Exercise:
Whatever appears in the records, write it out again exactly.

Saved entries:

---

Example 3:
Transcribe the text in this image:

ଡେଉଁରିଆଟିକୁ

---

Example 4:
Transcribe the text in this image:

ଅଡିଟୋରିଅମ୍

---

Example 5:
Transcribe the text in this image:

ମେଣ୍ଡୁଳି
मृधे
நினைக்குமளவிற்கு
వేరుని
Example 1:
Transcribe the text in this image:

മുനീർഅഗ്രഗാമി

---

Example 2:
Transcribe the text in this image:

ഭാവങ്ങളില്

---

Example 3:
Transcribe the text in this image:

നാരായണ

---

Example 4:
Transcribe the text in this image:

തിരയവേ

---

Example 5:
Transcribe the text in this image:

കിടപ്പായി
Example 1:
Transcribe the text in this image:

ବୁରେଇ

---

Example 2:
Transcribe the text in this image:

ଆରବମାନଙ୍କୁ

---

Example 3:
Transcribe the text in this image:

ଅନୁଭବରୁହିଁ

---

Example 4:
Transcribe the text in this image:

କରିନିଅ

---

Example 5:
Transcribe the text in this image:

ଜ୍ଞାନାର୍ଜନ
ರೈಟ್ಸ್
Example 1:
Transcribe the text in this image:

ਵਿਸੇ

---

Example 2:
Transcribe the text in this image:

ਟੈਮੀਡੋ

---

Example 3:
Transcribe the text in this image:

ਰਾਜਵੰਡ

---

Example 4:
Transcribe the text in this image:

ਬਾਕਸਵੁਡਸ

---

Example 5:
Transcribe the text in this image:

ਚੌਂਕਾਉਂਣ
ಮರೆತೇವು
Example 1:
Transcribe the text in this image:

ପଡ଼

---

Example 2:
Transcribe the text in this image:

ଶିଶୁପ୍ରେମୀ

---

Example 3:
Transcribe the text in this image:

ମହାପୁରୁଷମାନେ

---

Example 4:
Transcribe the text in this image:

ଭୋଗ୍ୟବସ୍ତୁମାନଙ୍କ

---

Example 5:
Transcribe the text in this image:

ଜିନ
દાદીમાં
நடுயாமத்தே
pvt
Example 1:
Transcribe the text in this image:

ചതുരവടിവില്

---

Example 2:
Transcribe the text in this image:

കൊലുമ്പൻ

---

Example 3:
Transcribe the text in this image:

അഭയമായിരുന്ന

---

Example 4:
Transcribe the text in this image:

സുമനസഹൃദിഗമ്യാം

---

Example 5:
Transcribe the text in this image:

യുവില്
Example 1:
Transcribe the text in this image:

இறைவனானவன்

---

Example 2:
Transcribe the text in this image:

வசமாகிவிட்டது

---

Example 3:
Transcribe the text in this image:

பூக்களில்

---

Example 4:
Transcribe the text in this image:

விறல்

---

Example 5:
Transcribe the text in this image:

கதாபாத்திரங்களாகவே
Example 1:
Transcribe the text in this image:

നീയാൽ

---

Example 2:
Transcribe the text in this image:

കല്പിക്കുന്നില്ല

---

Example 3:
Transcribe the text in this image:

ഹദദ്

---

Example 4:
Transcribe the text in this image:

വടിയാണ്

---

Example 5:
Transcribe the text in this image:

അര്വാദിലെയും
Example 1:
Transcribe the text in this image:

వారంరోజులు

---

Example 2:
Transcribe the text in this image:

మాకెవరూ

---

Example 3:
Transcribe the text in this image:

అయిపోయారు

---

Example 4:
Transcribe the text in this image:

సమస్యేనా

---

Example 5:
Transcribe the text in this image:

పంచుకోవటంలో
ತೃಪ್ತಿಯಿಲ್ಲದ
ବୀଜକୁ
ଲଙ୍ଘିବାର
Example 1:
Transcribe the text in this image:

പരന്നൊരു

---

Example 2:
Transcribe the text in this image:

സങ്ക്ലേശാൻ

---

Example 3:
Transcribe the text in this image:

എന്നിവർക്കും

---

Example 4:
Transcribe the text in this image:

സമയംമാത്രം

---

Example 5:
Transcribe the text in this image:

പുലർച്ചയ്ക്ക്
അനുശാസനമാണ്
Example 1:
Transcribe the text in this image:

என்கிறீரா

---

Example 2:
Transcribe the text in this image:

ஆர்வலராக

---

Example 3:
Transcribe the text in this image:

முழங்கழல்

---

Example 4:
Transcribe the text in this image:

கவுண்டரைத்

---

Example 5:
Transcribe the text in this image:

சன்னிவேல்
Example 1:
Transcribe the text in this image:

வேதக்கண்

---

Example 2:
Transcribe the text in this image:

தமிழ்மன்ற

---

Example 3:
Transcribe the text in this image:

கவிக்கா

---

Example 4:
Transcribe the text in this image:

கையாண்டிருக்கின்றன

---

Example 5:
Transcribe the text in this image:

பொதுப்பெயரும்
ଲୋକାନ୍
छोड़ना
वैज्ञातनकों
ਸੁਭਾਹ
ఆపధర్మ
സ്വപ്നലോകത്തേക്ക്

Solved exercise:
---

Example 3:
Transcribe the text in this image:

ଡେଉଁରିଆଟିକୁ

---

Example 4:
Transcribe the text in this image:

ଅଡିଟୋରିଅମ୍

---

Example 5:
Transcribe the text in this image:

ମେଣ୍ଡୁଳି
मृधे
நினைக்குமளவிற்கு
వేరుని
Example 1:
Transcribe the text in this image:

മുനീർഅഗ്രഗാമി

---

Example 2:
Transcribe the text in this image:

ഭാവങ്ങളില്

---

Example 3:
Transcribe the text in this image:

നാരായണ

---

Example 4:
Transcribe the text in this image:

തിരയവേ

---

Example 5:
Transcribe the text in this image:

കിടപ്പായി
Example 1:
Transcribe the text in this image:

ବୁରେଇ

---

Example 2:
Transcribe the text in this image:

ଆରବମାନଙ୍କୁ

---

Example 3:
Transcribe the text in this image:

ଅନୁଭବରୁହିଁ

---

Example 4:
Transcribe the text in this image:

କରିନିଅ

---

Example 5:
Transcribe the text in this image:

ଜ୍ଞାନାର୍ଜନ
ರೈಟ್ಸ್
Example 1:
Transcribe the text in this image:

ਵਿਸੇ

---

Example 2:
Transcribe the text in this image:

ਟੈਮੀਡੋ

---

Example 3:
Transcribe the text in this image:

ਰਾਜਵੰਡ

---

Example 4:
Transcribe the text in this image:

ਬਾਕਸਵੁਡਸ

---

Example 5:
Transcribe the text in this image:

ਚੌਂਕਾਉਂਣ
ಮರೆತೇವು
Example 1:
Transcribe the text in this image:

ପଡ଼

---

Example 2:
Transcribe the text in this image:

ଶିଶୁପ୍ରେମୀ

---

Example 3:
Transcribe the text in this image:

ମହାପୁରୁଷମାନେ

---

Example 4:
Transcribe the text in this image:

ଭୋଗ୍ୟବସ୍ତୁମାନଙ୍କ

---

Example 5:
Transcribe the text in this image:

ଜିନ
દાદીમાં
நடுயாமத்தே
pvt
Example 1:
Transcribe the text in this image:

ചതുരവടിവില്

---

Example 2:
Transcribe the text in this image:

കൊലുമ്പൻ

---

Example 3:
Transcribe the text in this image:

അഭയമായിരുന്ന

---

Example 4:
Transcribe the text in this image:

സുമനസഹൃദിഗമ്യാം

---

Example 5:
Transcribe the text in this image:

യുവില്
Example 1:
Transcribe the text in this image:

இறைவனானவன்

---

Example 2:
Transcribe the text in this image:

வசமாகிவிட்டது

---

Example 3:
Transcribe the text in this image:

பூக்களில்

---

Example 4:
Transcribe the text in this image:

விறல்

---

Example 5:
Transcribe the text in this image:

கதாபாத்திரங்களாகவே
Example 1:
Transcribe the text in this image:

നീയാൽ

---

Example 2:
Transcribe the text in this image:

കല്പിക്കുന്നില്ല

---

Example 3:
Transcribe the text in this image:

ഹദദ്

---

Example 4:
Transcribe the text in this image:

വടിയാണ്

---

Example 5:
Transcribe the text in this image:

അര്വാദിലെയും
Example 1:
Transcribe the text in this image:

వారంరోజులు

---

Example 2:
Transcribe the text in this image:

మాకెవరూ

---

Example 3:
Transcribe the text in this image:

అయిపోయారు

---

Example 4:
Transcribe the text in this image:

సమస్యేనా

---

Example 5:
Transcribe the text in this image:

పంచుకోవటంలో
ತೃಪ್ತಿಯಿಲ್ಲದ
ବୀଜକୁ
ଲଙ୍ଘିବାର
Example 1:
Transcribe the text in this image:

പരന്നൊരു

---

Example 2:
Transcribe the text in this image:

സങ്ക്ലേശാൻ

---

Example 3:
Transcribe the text in this image:

എന്നിവർക്കും

---

Example 4:
Transcribe the text in this image:

സമയംമാത്രം

---

Example 5:
Transcribe the text in this image:

പുലർച്ചയ്ക്ക്
അനുശാസനമാണ്
Example 1:
Transcribe the text in this image:

என்கிறீரா

---

Example 2:
Transcribe the text in this image:

ஆர்வலராக

---

Example 3:
Transcribe the text in this image:

முழங்கழல்

---

Example 4:
Transcribe the text in this image:

கவுண்டரைத்

---

Example 5:
Transcribe the text in this image:

சன்னிவேல்
Example 1:
Transcribe the text in this image:

வேதக்கண்

---

Example 2:
Transcribe the text in this image:

தமிழ்மன்ற

---

Example 3:
Transcribe the text in this image:

கவிக்கா

---

Example 4:
Transcribe the text in this image:

கையாண்டிருக்கின்றன

---

Example 5:
Transcribe the text in this image:

பொதுப்பெயரும்
ଲୋକାନ୍
छोड़ना
वैज्ञातनकों
ਸੁਭਾਹ
ఆపధర్మ
സ്വപ്നലോകത്തേക്ക്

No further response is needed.